取り組む課題:
地域づくりについての文書から、「ところで,その地域をつくると」で始まり「しておかなければなりません。」で終わるまでの全体を、一字も変えずに引用せよ。

文書:
____________

*****《ある町の社会教育委員のメモ》*****

【地域づくり(その2)?】


 先に地域づくりに際しての「点検と評価の指標」(第85号)について概略を述べておきました。ここでは,地域そのもののイメージをどのように把握すればいいのかということについてまとめておきます。

 社会教育の分野だけではなく福祉の分野でも「地域福祉」というキーワードによる活動の具体化が目指されています。社会の構造改革は地域社会の改革にまで波及してきました。人の基本的な生活基盤として地域の価値が再評価されたということです。青い鳥は身近にいるという話のとおりに,原点に帰ってきたのです。
 ところで,その地域をつくるということを,料理作りに準えてみます。料理を作ろうというときに,何をつくろうかを考えるのは面倒なものですが,それでもどんな献立でも思いつきます。でもそこで,問題が出てきます。作る腕があるということは当然として,素材を買い出しに行って揃えることが必要になります。一方で,いわゆる日常の献立を考える際には,冷蔵庫を開いてそこにあるものを利用しようとします。手元にあるもので間に合わせるということです。
 地域づくりの基本は家庭料理と同じです。地域の外から新規の素材を持ち込むのではなく,地域に既にある社会資源を利用することが大事です。大層な料理はできないでしょうが,それなりに美味しい食事ができるはずです。地産地消というのは,社会活動においても生かされるべきキーワードなのです。
 そこで,地域の自己イメージを再確認するために,地域そのものを開いてそこにある資源の特徴を整理しておかなければなりません。

 ○地域には誰がいるのか?
 人がいるというのは当たり前として,どんな人がいるのか,類別して見ることが大事です。先ずは,お互いに何の関係も持たない人たちがいるのであれば,そこは地域ではありません。関係を持つということは,顔見知りである,挨拶が交わされている,話ができている,気遣いが行き会っている,助け合いができている,協働活動がなされているなど,いくつかの段階に沿ったものがあるということです。
 また,年代による分類も可能です。子ども,青年,成人,高齢者という分類,成人では男性と女性という分類もあります。その他についても,必要な課題毎にどんな人がいるかということを策定することができます。

 ○地域は何処にあるのか?
 地域という言葉は曖昧です。使う人によってあるいはその主題によって,地域が何処であるかというイメージが違っています。例えば,近隣や隣組合,行政自治区,校区,旧町村,市町全体となります。話し合うテーマによって暗黙のうちに揺らいでいると,共通理解が難しくなります。地域の定義をきちんとした上で,考察を進めるべきです。もちろん,そこに人のつながりという裏打ちが必要なことは言うまでもありません。日頃出会いがある範囲という要件を掲げると,車で行き交うのではなく歩いていける範囲に限定されます。

 ○地域はいつ現れるのか?

____________

一覧の項目:
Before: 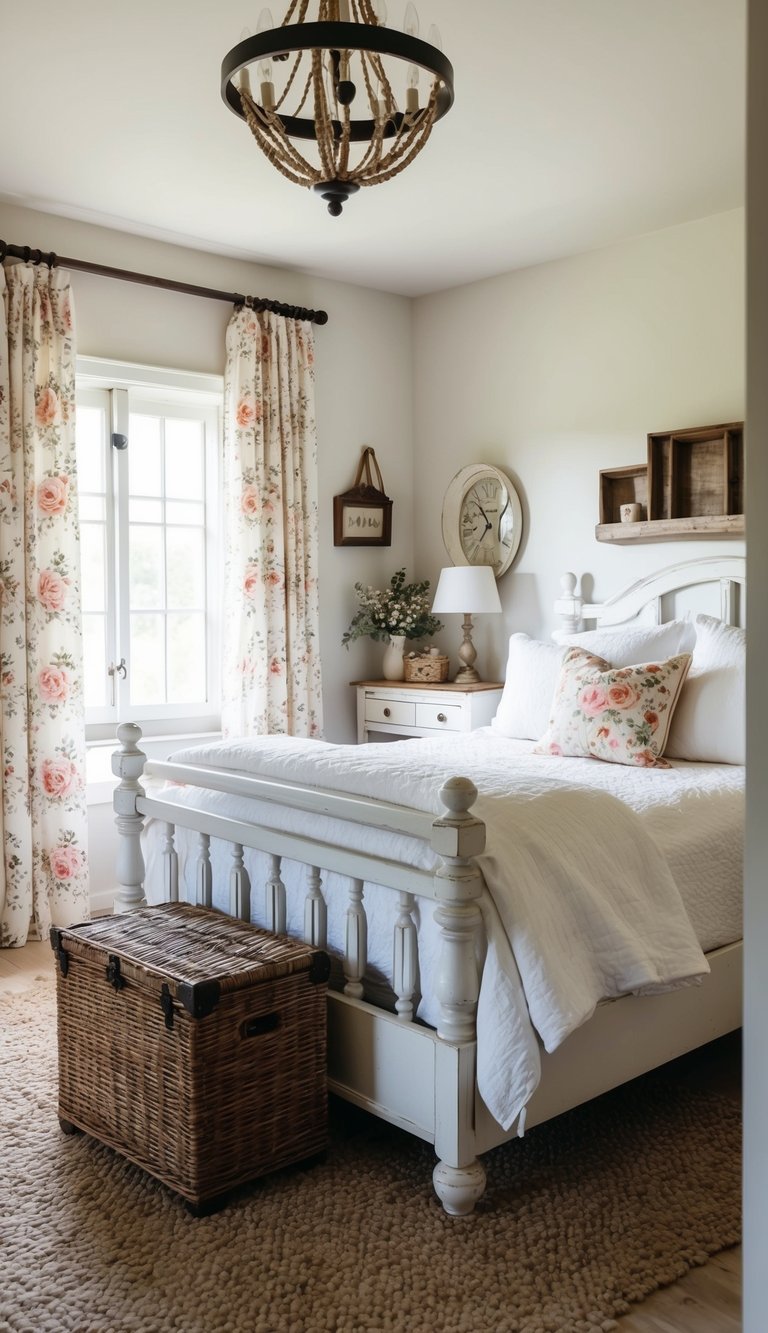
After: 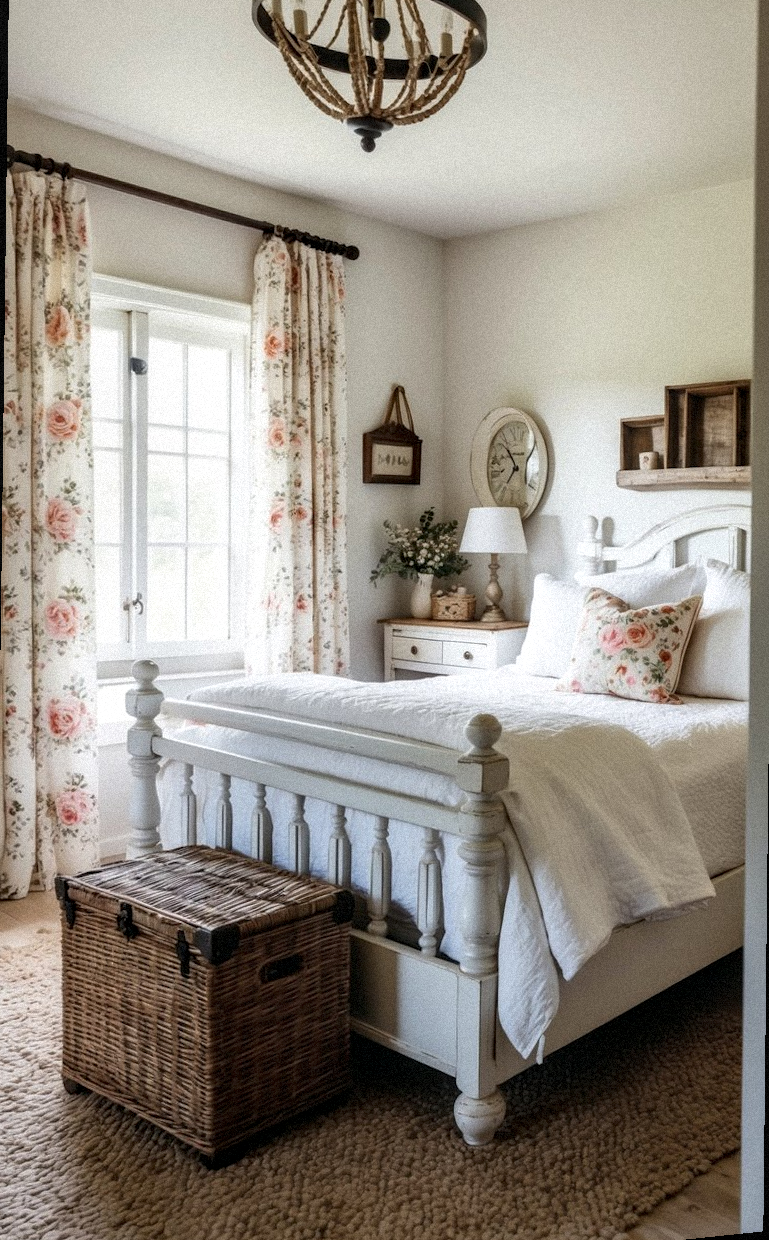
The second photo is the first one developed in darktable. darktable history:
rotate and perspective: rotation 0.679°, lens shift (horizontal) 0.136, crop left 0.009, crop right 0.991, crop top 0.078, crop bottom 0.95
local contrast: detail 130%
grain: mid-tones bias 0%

____________

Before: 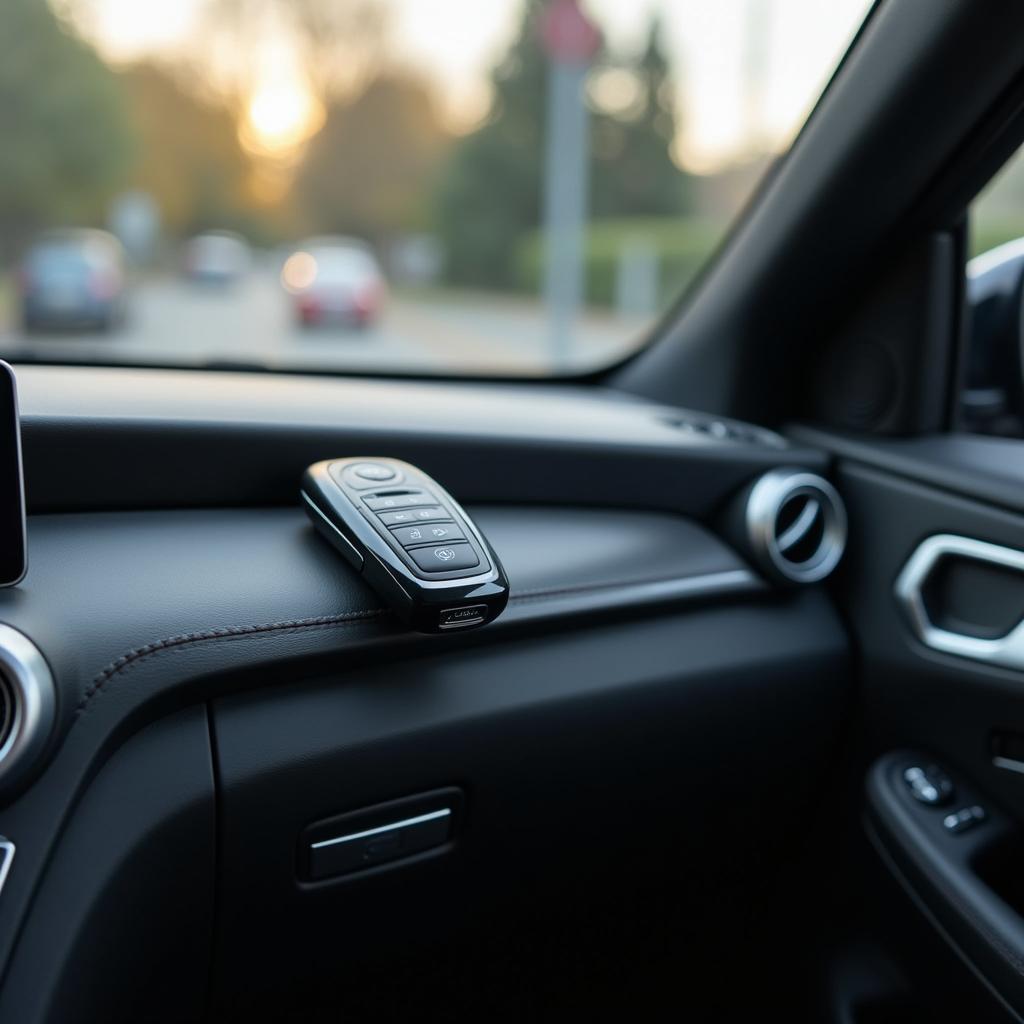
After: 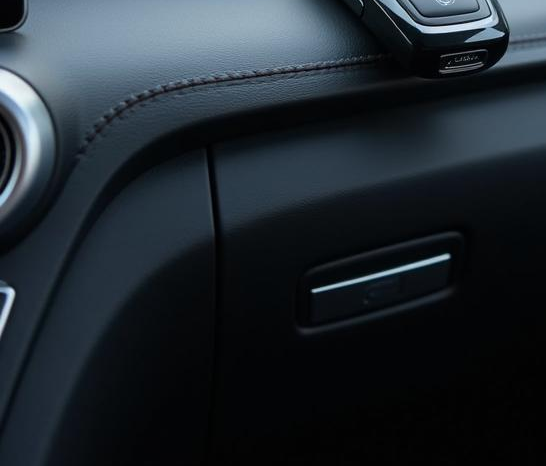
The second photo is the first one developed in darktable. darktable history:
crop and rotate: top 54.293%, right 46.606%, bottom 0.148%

____________

この問題の解答:
ところで,その地域をつくるということを,料理作りに準えてみます。料理を作ろうというときに,何をつくろうかを考えるのは面倒なものですが,それでもどんな献立でも思いつきます。でもそこで,問題が出てきます。作る腕があるということは当然として,素材を買い出しに行って揃えることが必要になります。一方で,いわゆる日常の献立を考える際には,冷蔵庫を開いてそこにあるものを利用しようとします。手元にあるもので間に合わせるということです。
 地域づくりの基本は家庭料理と同じです。地域の外から新規の素材を持ち込むのではなく,地域に既にある社会資源を利用することが大事です。大層な料理はできないでしょうが,それなりに美味しい食事ができるはずです。地産地消というのは,社会活動においても生かされるべきキーワードなのです。
 そこで,地域の自己イメージを再確認するために,地域そのものを開いてそこにある資源の特徴を整理しておかなければなりません。